Falls in the workplace account for significant numbers of deaths and injuries each year in the U.S. Workplace falls usually involve:
- roofs and roof openings, and
- walkway or surface area trip and falls or slip and falls.
In Pennsylvania, the Occupational Safety and Health Administration regulations apply to construction sites and other workplaces. Ladder accidents typically involve not only OSHA regulations, but also Pennsylvania products liability laws related to defective design, defective manufacture or failure to warn. Below are some common OSHA requirements related to use of defective ladders in the workplace.

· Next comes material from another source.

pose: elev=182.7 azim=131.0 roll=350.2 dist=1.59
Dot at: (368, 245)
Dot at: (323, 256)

OSHA Requirements for Defective Ladders
OSHA rules apply to all ladders used in construction, alteration, repair, and painting at most work sites. As a general rule, OSHA applies to the majority of construction and remodeling jobs. OSHA does not however apply to self-employed persons.
Defective ladders are subject to the following OSHA rules:
- Defective portable ladders with structural defects, such as broken or missing rungs, cleats or steps, broken or split rails, or other faulty or defective components, must immediately be marked defective or tagged with “Do Not Use” or similar language and withdrawn from service until repaired.
- Fixed ladders with structural defects, such as broken or missing rungs, cleats or steps, broken or split rails or corroded components, must be withdrawn from service until repaired.
- Defective fixed ladders are considered withdrawn from use when they are immediately tagged with “Do Not Use” or similar language, or marked in a manner that identifies them as defective.
- Ladder repairs must restore the ladder to a condition meeting its original design criteria before the ladder is returned to use.
Defective ladders are not the only cause of workplace ladder falls. There are many other causes of workplace ladder falls, such as:
- use of single rail ladders,
- failure to inspect ladders prior to use,
- exceeding the maximum intended load beyond the manufacturer’s rated capacity,
- use of ladders on slippery surfaces,
- use of ladders with worn steps, and
- use of ladders without nonconductive side rails, which increases chances of exposure to electrical equipment.
Under the laws of Pennsylvania and New Jersey, ladder accidents may result in liability of any number of parties, depending on the type of workplace. These are known as third party claims or claims against non-employers. In cases of an accident caused by a defective ladder, contractors, subcontractors, ladder manufacturers, and distributors may be liable. These claims would be made in addition to, or on top of, the workers’ compensation claim.